EXCERPT TO READ:
╭──

Host of  the PC Podcast, featuring eclectic music from around the world: http://pcpodcast.blogsome.com and

The Dub Zone, featuring the very best dub reggae: http://thedubzone.blogsome.com and

PCP{2}, a deeper look into the musical genres explored in PC Podcast: http://pcp2.blogsome.com

 

Plus he is the co-host of

Made In The UK, featuring some of the very best UK music, for the world: http://madeintheukshow.co.uk

AMPed, the weekly digest of the Association of Music Podcasting at: http://musicpodcasting.org

Q: How can a podcaster become a part of Association of Music Podcasting (AMP)?

 

Firstly, you need to have produced at least 5 episodes of your podcast. We want to make sure you don’t “podfade” after your first couple of episodes.  Secondly, all of the music must be podsafe. AMP is about the music that doesn’t get airplay on mainstream radio. Unless artists have specifically made some of their music podsafe, we can’t play it.  We also charge a small membership fee, which helps with hosting and other activities.

 

Most importantly you need to be good at podcasting. Before becoming a member, your podcast will be peer reviewed. We take into consideration the podcaster’s passion about their music, their broadcasting style, the quality of their broadcasting equipment, the quality of the music they play and even the sample rate they create the podcast at.  Not everyone makes the grade.

 

Q: What is the background story on how AMP came about? 

 

AMP’s history goes back to late 2004, long before I joined. Chris MacDonald, Derrick Oien, Bob Goyetche and Jason Evangelho all had important parts to play in setting up the association long before podcasting became a mainstream term.  Back then, Apple was reluctant to accept music podcasts into their iTunes store, because they were worried about licensed music being freely distributed under their umbrella.  AMP became the first association to offer Apple a “safe harbour” knowing that AMP member’s podcasts would be podsafe. AMP was also the first association to offer episodic downloadable media, and start creating a library of music. This library later went on to become a profit-making enterprise as the Podsafe Music Network.

╰──

DATA EXTRACT:
╭──

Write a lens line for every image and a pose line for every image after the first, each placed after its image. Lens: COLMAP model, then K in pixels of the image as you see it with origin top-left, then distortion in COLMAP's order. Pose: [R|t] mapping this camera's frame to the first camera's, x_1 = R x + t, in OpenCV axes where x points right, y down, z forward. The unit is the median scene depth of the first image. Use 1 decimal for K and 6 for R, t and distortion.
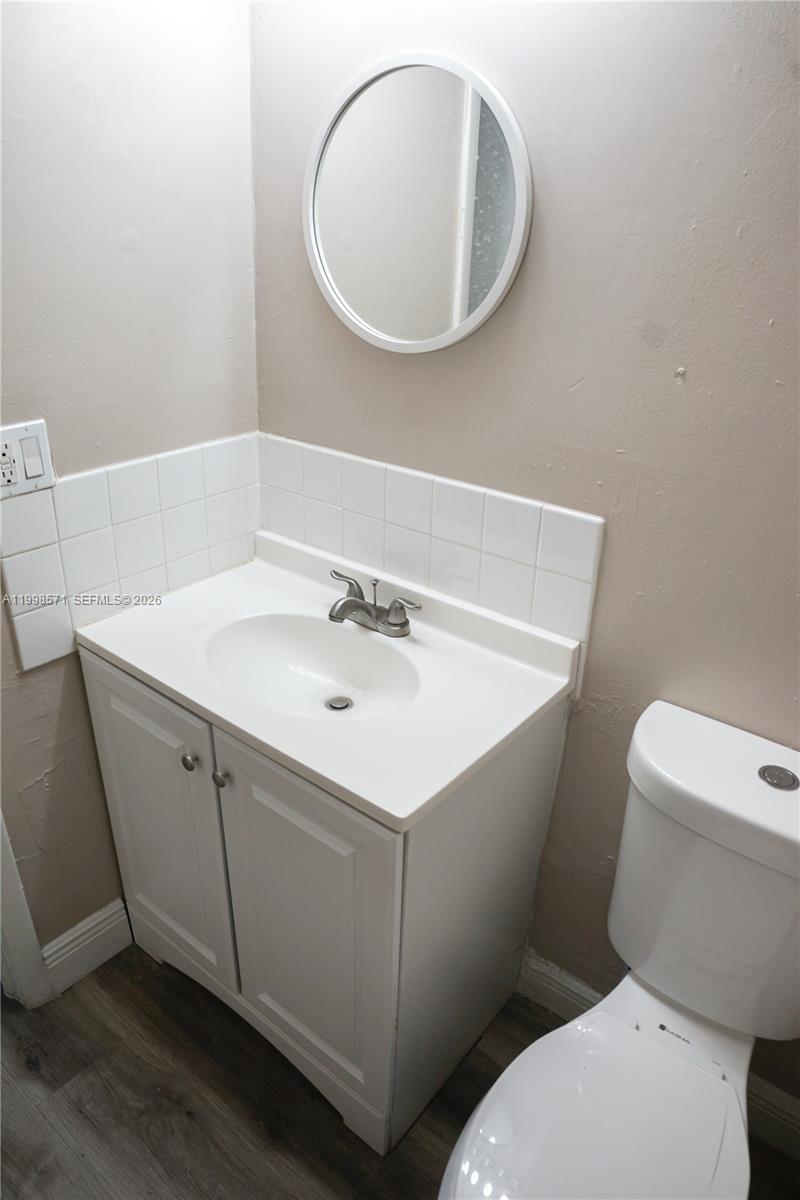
lens RADIAL K [[792.6, 0, 399.3], [0, 792.6, 595.4], [0, 0, 1]] dist [-0.130830, 0.039919]
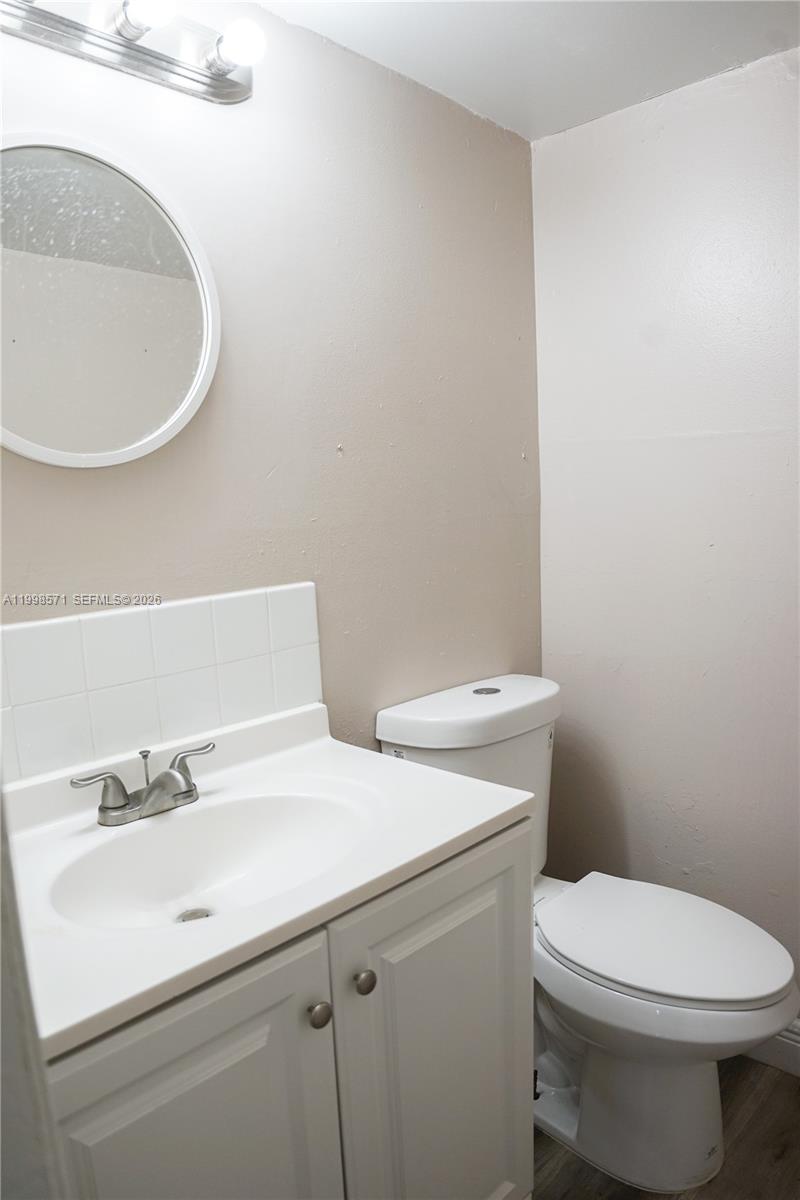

╰──

EXERCISES TO COMPLETE:
• A. In the podcasting interview, what is the passage from "Plus he is the" up to and including "Music Podcasting (AMP)?"? Reproduce it verbatim.
• B. According to the podcasting interview, how many episodes must a podcast have produced before it can join the Association of Music Podcasting?
• C. What comes next in the podcasting interview? Write a continuation that picks up after its final sentence.

RESPONSES BY TASK:
• A.
Plus he is the co-host of

Made In The UK, featuring some of the very best UK music, for the world: http://madeintheukshow.co.uk

AMPed, the weekly digest of the Association of Music Podcasting at: http://musicpodcasting.org

Q: How can a podcaster become a part of Association of Music Podcasting (AMP)?

• B. At least 5 episodes.

• C.
AMP was, and remains, a non-profit making association, and after a hiatus in mid 2005, George Smyth got things moving again. After revamping the website and building some tools to automate the process of making a collective podcast, the AMPed podcast became a weekly event in the podosphere.

I joined the association in March 2006 and have been a regular contributor since then.  Like many new members, initially I just submitted tracks to be played on AMPed, and occasionally became the host.  More recently I’ve taken over a few more duties, like webmaster and membership secretary.  Now many of the members have regular roles maintaining the podcast feed, making sure we all submit music on time, organizing the host rota and hosting the show.  Everyone gets to do as much as they want to do. We’re a good team.

 

The best thing about the association is that we all have a voice. We’ve had some great suggestions from new members and old members alike and we keep moving forward.

 

Q: How do you go about choosing which shows to feature on http://amped.musicpodcasting.org/?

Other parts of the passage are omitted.